◆ **Written task**
Below is a block of records. Copy every line in it that contains the word "Modul".
═════ Source material ═════
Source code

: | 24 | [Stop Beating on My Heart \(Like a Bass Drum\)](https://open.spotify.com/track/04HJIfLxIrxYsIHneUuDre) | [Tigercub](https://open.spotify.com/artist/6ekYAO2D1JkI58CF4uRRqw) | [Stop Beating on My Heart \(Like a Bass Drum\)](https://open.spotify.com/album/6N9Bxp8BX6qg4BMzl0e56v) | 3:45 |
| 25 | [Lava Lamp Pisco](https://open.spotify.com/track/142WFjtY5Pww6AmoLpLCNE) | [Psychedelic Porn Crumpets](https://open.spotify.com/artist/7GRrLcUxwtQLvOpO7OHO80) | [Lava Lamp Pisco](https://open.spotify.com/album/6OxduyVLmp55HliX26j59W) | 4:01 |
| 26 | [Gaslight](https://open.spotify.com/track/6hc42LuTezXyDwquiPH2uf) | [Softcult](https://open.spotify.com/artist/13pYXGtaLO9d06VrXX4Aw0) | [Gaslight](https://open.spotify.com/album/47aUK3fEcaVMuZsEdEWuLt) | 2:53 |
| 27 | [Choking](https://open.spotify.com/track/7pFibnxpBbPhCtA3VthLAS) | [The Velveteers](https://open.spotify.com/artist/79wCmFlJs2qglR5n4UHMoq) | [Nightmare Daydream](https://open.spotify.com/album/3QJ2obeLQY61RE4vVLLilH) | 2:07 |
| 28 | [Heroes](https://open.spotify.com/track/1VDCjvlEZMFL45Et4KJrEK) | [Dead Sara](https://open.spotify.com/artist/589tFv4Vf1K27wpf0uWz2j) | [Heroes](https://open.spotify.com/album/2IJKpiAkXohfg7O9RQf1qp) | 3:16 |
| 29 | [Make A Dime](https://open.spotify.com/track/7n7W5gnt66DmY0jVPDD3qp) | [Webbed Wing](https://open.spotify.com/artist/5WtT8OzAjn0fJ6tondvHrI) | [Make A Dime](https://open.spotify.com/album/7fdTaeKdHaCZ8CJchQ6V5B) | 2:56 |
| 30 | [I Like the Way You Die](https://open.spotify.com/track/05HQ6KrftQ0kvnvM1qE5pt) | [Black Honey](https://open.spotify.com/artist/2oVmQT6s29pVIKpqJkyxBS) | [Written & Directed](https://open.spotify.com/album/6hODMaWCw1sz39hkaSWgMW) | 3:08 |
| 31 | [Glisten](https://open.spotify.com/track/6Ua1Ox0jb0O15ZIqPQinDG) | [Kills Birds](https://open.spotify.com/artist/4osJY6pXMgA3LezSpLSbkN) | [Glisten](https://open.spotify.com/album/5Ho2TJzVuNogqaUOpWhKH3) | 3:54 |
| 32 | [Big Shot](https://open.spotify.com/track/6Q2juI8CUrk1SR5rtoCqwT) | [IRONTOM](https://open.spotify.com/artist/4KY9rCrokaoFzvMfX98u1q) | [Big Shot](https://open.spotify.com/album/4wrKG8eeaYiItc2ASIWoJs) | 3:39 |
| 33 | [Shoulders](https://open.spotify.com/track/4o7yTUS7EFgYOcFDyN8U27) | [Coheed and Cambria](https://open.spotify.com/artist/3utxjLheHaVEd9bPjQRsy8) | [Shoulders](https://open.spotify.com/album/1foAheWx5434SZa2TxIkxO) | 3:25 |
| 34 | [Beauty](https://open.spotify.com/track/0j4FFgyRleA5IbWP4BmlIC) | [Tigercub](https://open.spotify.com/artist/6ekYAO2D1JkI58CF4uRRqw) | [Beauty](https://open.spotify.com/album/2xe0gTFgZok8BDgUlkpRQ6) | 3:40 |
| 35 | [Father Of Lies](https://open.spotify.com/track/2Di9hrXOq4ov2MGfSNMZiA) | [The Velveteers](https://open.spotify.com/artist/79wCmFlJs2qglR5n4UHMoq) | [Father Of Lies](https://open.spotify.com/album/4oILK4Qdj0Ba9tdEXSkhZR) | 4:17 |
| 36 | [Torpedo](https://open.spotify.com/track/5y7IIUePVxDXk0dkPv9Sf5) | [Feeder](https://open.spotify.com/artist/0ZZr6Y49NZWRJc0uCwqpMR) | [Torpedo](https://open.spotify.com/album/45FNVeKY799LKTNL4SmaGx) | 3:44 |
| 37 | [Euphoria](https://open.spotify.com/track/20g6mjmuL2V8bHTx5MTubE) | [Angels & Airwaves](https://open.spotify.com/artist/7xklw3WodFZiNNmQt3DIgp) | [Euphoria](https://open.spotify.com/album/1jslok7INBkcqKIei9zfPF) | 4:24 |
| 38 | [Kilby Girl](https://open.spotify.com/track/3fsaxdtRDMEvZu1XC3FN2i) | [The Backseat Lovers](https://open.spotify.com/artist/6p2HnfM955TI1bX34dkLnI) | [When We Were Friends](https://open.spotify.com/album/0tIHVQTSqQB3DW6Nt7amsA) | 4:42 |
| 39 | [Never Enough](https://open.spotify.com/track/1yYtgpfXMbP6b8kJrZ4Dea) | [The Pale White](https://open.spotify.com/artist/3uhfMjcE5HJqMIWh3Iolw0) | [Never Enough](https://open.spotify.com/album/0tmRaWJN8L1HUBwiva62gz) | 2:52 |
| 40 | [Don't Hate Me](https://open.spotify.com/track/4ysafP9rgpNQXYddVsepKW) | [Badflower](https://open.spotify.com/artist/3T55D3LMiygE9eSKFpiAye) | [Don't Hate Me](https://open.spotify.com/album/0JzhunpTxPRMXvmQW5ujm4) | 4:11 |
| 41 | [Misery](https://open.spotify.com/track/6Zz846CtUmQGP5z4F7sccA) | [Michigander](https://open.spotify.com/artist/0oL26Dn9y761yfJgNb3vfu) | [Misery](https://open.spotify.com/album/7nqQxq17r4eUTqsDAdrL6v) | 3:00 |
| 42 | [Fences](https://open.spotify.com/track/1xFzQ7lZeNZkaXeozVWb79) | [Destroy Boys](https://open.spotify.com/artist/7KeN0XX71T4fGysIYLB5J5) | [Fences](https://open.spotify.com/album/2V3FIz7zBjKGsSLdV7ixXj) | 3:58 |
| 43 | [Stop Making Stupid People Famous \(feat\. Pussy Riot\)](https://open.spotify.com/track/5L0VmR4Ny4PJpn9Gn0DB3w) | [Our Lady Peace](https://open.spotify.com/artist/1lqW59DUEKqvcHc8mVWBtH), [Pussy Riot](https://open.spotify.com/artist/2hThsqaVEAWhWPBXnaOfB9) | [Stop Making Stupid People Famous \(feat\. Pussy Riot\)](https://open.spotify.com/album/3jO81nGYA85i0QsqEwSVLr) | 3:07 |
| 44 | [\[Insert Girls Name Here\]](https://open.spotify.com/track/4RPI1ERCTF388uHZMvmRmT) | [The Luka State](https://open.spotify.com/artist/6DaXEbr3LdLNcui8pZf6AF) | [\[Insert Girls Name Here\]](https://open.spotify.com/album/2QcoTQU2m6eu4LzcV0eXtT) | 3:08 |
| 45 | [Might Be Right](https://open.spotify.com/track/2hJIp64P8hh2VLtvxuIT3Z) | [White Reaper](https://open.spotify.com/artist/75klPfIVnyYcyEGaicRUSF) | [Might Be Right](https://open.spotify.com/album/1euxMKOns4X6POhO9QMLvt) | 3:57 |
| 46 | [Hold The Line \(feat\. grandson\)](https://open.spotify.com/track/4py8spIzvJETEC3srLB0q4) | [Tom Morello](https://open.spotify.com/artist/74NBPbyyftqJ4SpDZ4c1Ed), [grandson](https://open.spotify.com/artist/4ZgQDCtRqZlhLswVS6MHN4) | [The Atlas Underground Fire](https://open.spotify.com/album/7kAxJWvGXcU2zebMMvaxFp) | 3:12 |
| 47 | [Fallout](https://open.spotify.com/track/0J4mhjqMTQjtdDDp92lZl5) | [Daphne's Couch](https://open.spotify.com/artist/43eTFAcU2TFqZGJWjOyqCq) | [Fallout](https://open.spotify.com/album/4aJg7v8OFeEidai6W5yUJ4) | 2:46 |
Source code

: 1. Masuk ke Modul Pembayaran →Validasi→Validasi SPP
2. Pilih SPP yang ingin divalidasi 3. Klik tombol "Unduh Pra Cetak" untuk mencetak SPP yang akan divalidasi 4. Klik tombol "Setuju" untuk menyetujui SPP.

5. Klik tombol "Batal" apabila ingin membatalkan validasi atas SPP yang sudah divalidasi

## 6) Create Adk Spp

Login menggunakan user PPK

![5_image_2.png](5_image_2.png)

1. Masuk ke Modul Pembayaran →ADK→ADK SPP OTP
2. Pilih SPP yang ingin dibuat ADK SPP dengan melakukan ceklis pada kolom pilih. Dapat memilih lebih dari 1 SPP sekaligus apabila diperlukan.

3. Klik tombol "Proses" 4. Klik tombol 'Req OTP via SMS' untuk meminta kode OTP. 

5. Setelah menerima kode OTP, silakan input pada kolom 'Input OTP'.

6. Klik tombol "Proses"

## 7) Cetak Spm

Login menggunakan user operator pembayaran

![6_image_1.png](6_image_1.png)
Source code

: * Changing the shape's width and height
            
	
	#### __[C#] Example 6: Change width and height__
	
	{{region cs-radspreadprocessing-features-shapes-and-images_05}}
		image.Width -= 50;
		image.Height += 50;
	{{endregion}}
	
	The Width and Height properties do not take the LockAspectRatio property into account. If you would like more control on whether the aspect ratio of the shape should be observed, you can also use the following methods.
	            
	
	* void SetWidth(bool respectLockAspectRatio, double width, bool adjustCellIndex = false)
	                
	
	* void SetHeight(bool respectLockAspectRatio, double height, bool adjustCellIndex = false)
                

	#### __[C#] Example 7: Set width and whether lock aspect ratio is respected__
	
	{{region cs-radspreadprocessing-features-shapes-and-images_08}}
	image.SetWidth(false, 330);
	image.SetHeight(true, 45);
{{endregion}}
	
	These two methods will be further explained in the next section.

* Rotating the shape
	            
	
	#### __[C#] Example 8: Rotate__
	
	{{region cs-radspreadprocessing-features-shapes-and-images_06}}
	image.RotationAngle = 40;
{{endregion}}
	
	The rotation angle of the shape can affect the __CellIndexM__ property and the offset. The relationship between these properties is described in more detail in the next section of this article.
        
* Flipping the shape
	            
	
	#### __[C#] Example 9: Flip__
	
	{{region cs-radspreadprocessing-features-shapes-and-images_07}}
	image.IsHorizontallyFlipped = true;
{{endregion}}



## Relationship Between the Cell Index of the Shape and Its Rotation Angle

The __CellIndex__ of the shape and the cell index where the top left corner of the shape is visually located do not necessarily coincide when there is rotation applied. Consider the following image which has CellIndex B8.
═════
◆ **Result of this task**
: 1. Masuk ke Modul Pembayaran →Validasi→Validasi SPP
1. Masuk ke Modul Pembayaran →ADK→ADK SPP OTP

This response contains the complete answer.